Who’d have guessed that celery salt was the must-have spice of chef Emeril Lagasse?
In an interview in Nation’s Restaurant News, called “5 Things I Can’t Live Without,” celery salt was at the top of his list.
“I use it in almost everything,” says Chef Emeril. “People don’t usually guess that it’s in there, but I can tell you that it adds oomph to many dishes. My test kitchen team was very surprised when I shared this secret with them.”
His other four must-haves include an electric deep fryer, an instant-read thermometer, Julia Child’s The Way to Cook and an immersion blender. You can read the full article here.
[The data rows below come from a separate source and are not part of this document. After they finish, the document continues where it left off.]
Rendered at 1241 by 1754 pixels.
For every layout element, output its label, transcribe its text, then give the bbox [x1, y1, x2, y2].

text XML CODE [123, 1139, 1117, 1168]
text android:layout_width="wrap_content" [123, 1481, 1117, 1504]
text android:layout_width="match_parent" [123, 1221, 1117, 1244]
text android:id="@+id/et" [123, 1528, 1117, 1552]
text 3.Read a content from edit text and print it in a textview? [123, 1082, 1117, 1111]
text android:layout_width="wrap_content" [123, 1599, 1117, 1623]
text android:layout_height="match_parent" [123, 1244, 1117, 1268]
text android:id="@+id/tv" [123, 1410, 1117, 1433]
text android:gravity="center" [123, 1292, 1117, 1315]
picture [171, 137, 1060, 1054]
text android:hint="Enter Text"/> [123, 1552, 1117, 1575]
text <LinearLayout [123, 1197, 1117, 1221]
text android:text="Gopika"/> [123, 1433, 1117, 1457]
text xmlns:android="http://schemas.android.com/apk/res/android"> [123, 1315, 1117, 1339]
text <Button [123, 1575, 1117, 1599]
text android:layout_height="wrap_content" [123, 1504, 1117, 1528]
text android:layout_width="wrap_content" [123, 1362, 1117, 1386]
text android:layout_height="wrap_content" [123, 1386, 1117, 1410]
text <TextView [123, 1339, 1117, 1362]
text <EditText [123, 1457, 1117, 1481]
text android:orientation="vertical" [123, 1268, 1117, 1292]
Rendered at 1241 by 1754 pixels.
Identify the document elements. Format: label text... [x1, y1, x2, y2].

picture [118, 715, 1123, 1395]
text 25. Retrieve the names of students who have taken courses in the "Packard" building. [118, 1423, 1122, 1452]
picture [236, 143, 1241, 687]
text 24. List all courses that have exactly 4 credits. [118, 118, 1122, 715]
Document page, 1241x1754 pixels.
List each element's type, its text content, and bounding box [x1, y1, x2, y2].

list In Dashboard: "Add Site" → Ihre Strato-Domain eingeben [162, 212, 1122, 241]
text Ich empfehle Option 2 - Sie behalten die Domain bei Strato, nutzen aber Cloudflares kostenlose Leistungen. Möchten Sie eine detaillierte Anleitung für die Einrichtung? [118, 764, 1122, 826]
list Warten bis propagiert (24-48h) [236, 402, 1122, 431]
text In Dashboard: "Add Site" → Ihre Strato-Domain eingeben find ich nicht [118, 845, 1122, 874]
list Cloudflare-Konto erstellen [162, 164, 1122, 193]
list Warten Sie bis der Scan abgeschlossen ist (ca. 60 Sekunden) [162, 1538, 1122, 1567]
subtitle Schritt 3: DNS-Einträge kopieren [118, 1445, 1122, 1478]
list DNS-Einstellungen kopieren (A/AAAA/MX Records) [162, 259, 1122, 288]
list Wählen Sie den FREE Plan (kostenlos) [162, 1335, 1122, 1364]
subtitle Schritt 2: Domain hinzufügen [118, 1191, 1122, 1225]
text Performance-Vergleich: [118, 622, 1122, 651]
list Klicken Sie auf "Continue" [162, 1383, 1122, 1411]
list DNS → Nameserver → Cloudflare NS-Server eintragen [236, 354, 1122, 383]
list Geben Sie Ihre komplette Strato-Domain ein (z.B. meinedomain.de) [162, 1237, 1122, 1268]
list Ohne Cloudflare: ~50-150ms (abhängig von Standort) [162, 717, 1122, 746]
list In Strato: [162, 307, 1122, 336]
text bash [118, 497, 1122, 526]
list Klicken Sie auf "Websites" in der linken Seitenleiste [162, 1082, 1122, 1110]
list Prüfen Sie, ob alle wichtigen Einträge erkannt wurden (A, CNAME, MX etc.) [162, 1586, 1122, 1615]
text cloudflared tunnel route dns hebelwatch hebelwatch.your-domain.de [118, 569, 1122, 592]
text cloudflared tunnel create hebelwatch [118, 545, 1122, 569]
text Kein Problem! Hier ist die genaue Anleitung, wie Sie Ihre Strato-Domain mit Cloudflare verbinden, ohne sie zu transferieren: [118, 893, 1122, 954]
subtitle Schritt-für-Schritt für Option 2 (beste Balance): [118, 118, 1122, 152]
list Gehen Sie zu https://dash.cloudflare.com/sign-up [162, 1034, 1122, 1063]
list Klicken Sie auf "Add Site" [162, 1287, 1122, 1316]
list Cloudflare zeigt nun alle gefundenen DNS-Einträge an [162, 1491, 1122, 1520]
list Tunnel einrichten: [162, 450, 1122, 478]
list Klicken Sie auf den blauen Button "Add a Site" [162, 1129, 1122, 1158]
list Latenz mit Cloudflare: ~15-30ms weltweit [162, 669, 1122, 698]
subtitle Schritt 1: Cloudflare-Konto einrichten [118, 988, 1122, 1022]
But today we’re expanding on Number One, celery salt.
WHAT IS CELERY SALT
Celery salt is a seasoned salt made from ground celery seeds*. It can be used to add flavor to just about anything: eggs, salads, soups, fish and seafood, vegetables. It’s used by manufacturers of hot dogs and sausages. It’s the primary ingredient in Old Bay Seasoning.
It can be used as a table seasoning in cooking or as a table salt, like garlic salt, onion salt, rosemary salt, truffle salt, saffron salt and so forth.
Does Emeril use a supermarket brand, an artisan brand or his own homemade celery salt? Photo courtesy McCormick.
Celery salt adds a note of fresh flavor. Some might call it subtly tangy or grassy.
RECIPE: HOMEMADE CELERY SALT
You can use whatever salt you have, including a salt substitute. Gourmet brands use a more flavorful salt—fleur de sel or French grey sea salt, for example.
If you use a coarse salt, including kosher salt, grind it to the consistency of table salt (or to match the consistency of your ground celery seed).
You can also purchase ground celery seed, but for the freshest flavor, grind your own as you need it.
If you find that there’s too much celery flavor for your taste, you can use a 2:1 proportion of salt to celery seed, instead of the 1:1 in our recipe.
*It can also be produced using dried celery or celery root. Large commercial brands can include anti-caking agents like
sodium bicarbonate, sodium silicoaluminate, and sugar (dextrose).
Celery seed is ground and mixed with salt to produce celery salt. Photo courtesy SilkRoadSpices.Ca.
Ingredients For 1/2 Cup
1/4 cup celery seed
1/4 cup salt or substitute (e.g. reduced sodium salt)
1. PLACE the celery seed in a spice grinder and process to desired consistency.
2. BLEND with the salt.
3. STORE in a tight-lidded container.
If you end up using a lot of celery salt, you can buy celery seed inexpensively in bulk. We found three one-pound bags on Amazon.com for $15.08.
You can also give your homemade celery salt as gifts to friends who cook.
WHERE TO USE CELERY SALT
Note that when adding celery salt in recipes, the amount of regular salt should be reduced.
Beverages: Bloody Marys, tomato juice, vegetable juice
Eggs: deviled, frittata, poached, scrambled
Fish and seafood, especially crab dishes and seafood stews
Meats: burger and meat loaf seasoning; atop hot dogs†, in addition to the mustard, sauerkraut, etc.; roast chicken and turkey, sausage
Salads: chicken, cole slaw, egg, potato, pasta, tuna salad
Salad dressings, marinades and rubs
Sauces, including barbecue sauces and cream sauces
Soups (add to the recipe or sprinkle as a garnish, including atop America’s favorite chicken noodle soup)
Snacks: dips, pickles, popcorn
Starches: baked potatoes (sprinkle it on), French fries, rice
Have we left out your favorite use? Let us know!
†A Chicago-style hot dog, or Chicago Red Hot, is a frankfurter on a poppy seed bun that is topped with yellow mustard, chopped white onions, green sweet pickle relish, a dill pickle spear, tomato slices or wedges, pickled peppers and a dash of celery salt.